Жолкевский остановился, и в комнате опять стало тихо; только где-то в углу замирал трепещущий отзвук серебряной шпоры. От внимания Жолкевского не укрылась напускная молодцеватая живость друга его молодости. Когда-то, довольно уже давно, Замойский и в самом деле был молодым, юношески проворным трибуном шляхты. Двадцать лет назад, на конвокационном сейме 1573 года, он провел закон, по которому впервые польская шляхта выбирала себе короля на общем съезде. Жолкевский был влюблен в своего друга Яна. Ведь столько прожито с ним: вместе к папе ездили с исторической миссией, вместе отраву Кальвина каленым железом выжигали, охваченные романтикой юношеских мессианских порывов..

Но все это было когда-то. Давно прошла юность. Трезвая мысль и жажда власти направляли теперь корабль их жизни. Только зависть, как и в молодости, не переставала мучить Жолкевского. Правда, он был гораздо моложе Яна, — что ни говори, чувствовалась разница в семь-восемь лет между его сорока шестью годами и возрастом Замойского. А все же счастье в любви почему-то всегда попадало сначала в руки Янека, а потом уже к нему. Конечно, Замойский верный и давний друг. Во имя этой дружбы он, Жолкевский, принимал живое участие в долгой и упорной борьбе Замойского с родом Зборовских, хотя победа в той борьбе осенила ореолом славы только Яна Замойского. Но во имя ли только дружбы Стась так деятельно помогал Янеку жениться на молодой Барбаре? Не было ли тут уверенности, что и это «счастье» (на три десятка лет моложе своего мужа) неминуемо перейдет в руки опытнейшего среди кавалеров — Станислава Жолкевского? Так случилось с первой женой Яна — Гржижельдою Баториевной, так было и со второй — Христиной Радзивилл, не миновать того и этой третьей…

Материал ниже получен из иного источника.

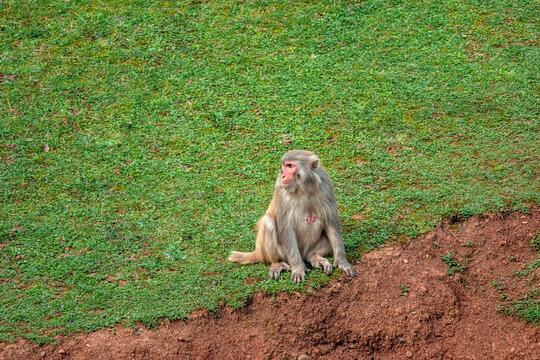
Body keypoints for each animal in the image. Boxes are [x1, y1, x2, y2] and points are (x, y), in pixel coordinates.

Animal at [230, 150, 356, 284]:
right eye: (284, 165)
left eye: (290, 166)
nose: (283, 176)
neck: (303, 187)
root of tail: (259, 253)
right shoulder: (282, 190)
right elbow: (286, 229)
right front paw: (298, 268)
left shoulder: (326, 185)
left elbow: (331, 223)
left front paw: (342, 261)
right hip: (283, 253)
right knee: (268, 222)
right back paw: (277, 263)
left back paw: (313, 257)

Затеваемая Замойским в новом замке, в котором еще и людей нет, кроме строительных рабочих и цеховых мастеров, академия напоминает проект королевских выборов, с каким так горячо и вызывающе выступал прежний упорный Иоанус Замойский, автор ученых книжек про свободу римского сената…

Замойский вторгся в думы Жолкевского:

— Я понимаю вас, Стась. Вы воин, вас беспокоят окраины, Крым, турки… Меня они тоже волнуют, но пусть не удивляет вас эта моя выдумка с академией, — все это звенья одной и той же государственной цепи…

— Удивляться, милый Янек, уже поздно, остается только восхищаться твоей энергией и дальновидностью. Трудно сказать, что ценнее в твоем Замостье: будущая академия или реально существующая крепость на Востоке…

У противоположного окна пани Барбара вздохнула громко и печально. Замойский поднялся из-за стола, с тревогой посмотрел на одиноко стоявшую у окна жену, что-то пробормотал и, словно очнувшись от навязчивого сна, подошел к Жолкевскому, по-дружески положил ему руку на плечо. Это означало полное согласие в далеко идущих политических планах и в мыслях о будущности польского государства. Серьезные, важные, полуобнявшись молча, зашагали вдоль комнаты.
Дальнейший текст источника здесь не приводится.